What is here

This github repo is intended to demonstrate the value of:

  • jupyter notebooks,
  • collaborative, cloud-based, version control repositories such as GitHub,
  • browser-based virtual environments such as binder, and
  • Digital Object Identifier (DOI) created through means such as GitHub and Zenodo

as useful tools when making code, data and other research materials easy for others to understand, inspect, cite and develop.

Why I created it

This repo and the associated notebooks, materials and more were created to support a presentation at the UKCOTS conference held in Manchester, UK on 13-14 June, 2024.

That presentation was titled Reproducibile statistics: jupyter notebooks, github and DOI and the abstract was:

In school, we are all told to show our work. But as researchers and academics, how often do we really show our work? Well, in the modern age, we can not only show our work but also make it VERY easy for others to understand it, inspect it, cite it, and further develop it! This workshop demonstrates how jupyter notebooks, github (or other version control repositories) and DOI can be used to make your statistics and data work fully reproducible and citeable!

However, I expect that this repo and its materials will also be useful more generally as small, quick-to-load demonstrations of the component parts. For example, it is quite useful to show people who work in teaching how easy it can be to make virtual environments while those who work collaboratively may want an easy way to see how version control logs show edit history.

What you can do with it

You can clone a git repository to create a local copy on your computer. Then, you can launch jupyter notebooks to inspect the data, inspect and/or run the code, and see what I did in the entire sequence of steps. You can also edit the data and/or code as you like with your changes kept locally. You can also try to share any changes you made back to the original. If you are invited as a contributor to this repo, then you can decide what changes to keep or discard. As an interested member of the public, you can suggest changes and one or more of the invited contributors will decided to keep or discard them.

You can cite this via the DOI I created DOI.

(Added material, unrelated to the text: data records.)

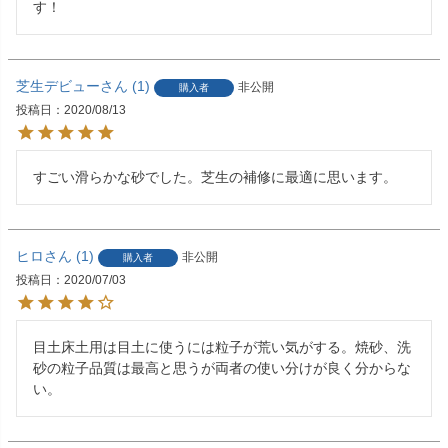
す！
芝生デビュー
1
非公開
購入者
投稿日
2020/08/13
すごい滑らかな砂でした。芝生の補修に最適に思います。
ヒロ
1
非公開
購入者
投稿日
2020/07/03
目土床土用は目土に使うには粒子が荒い気がする。焼砂、洗
砂の粒子品質は最高と思うが両者の使い分けが良く分からな
い。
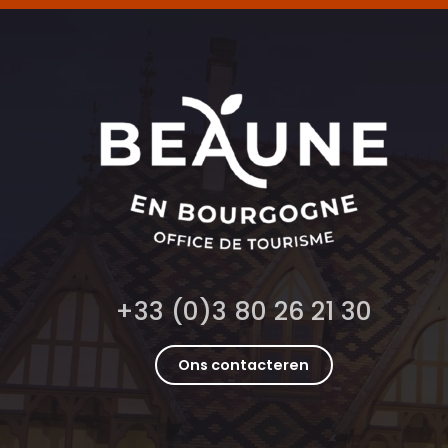
+33 (0)3 80 26 21 30
Ons contacteren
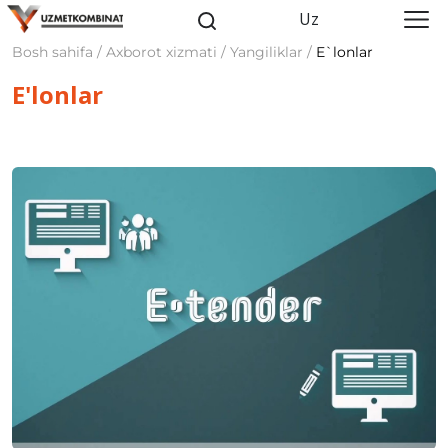
Uz
Bosh sahifa / Axborot xizmati / Yangiliklar /
E`lonlar
E'lonlar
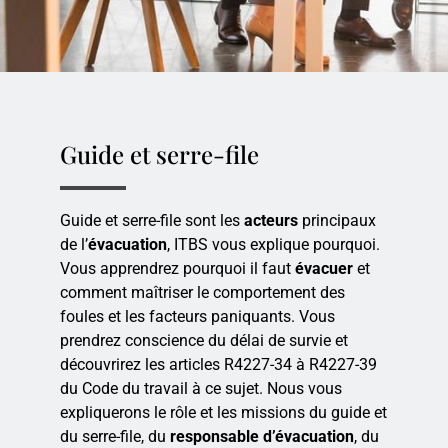
Guide et serre-file
Guide et serre-file sont les
acteurs
principaux
de l’
évacuation
, ITBS vous explique pourquoi.
Vous apprendrez pourquoi il faut
évacuer
et
comment maîtriser le comportement des
foules et les facteurs paniquants. Vous
prendrez conscience du délai de survie et
découvrirez les articles R4227-34 à R4227-39
du Code du travail à ce sujet. Nous vous
expliquerons le rôle et les missions du guide et
du serre-file, du
responsable d’évacuation
, du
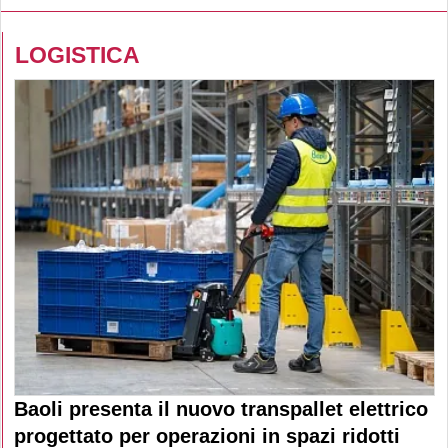
LOGISTICA
Baoli presenta il nuovo transpallet elettrico
progettato per operazioni in spazi ridotti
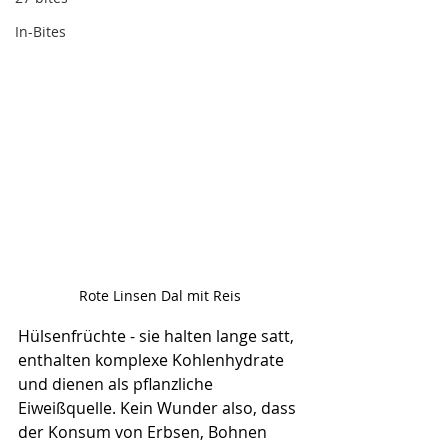
In-Bites
Rote Linsen Dal mit Reis
Hülsenfrüchte - sie halten lange satt, 
enthalten komplexe Kohlenhydrate 
und dienen als pflanzliche 
Eiweißquelle. Kein Wu
nder also, dass 
der Konsum von 
Erbsen, Bohnen 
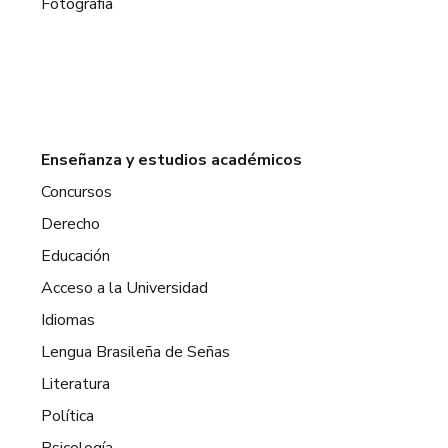
Fotografía
Enseñanza y estudios académicos
Concursos
Derecho
Educación
Acceso a la Universidad
Idiomas
Lengua Brasileña de Señas
Literatura
Política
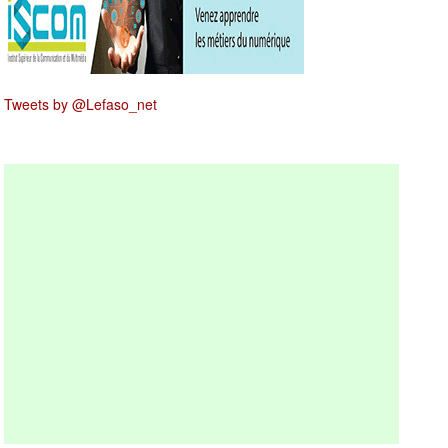
Tweets by @Lefaso_net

You can share the repo or the DOI to others so that they can see how it works too.

Since I built a virtual environment for this repo in binder, all you have to do is push this button! Fill in the fields to see the markdown badge snippet. Binder It should launch a virtual environment in a new tab in your browser. This will allow you to open the jupyter notebook (the file that ends in .ipynb) and run the code cells inside it without needing to install python or jupyter notebook! How exciting is that?!?

The data

The data is the Super Heroes Dataset from kaggle and is used under the CC0: Public Domain license.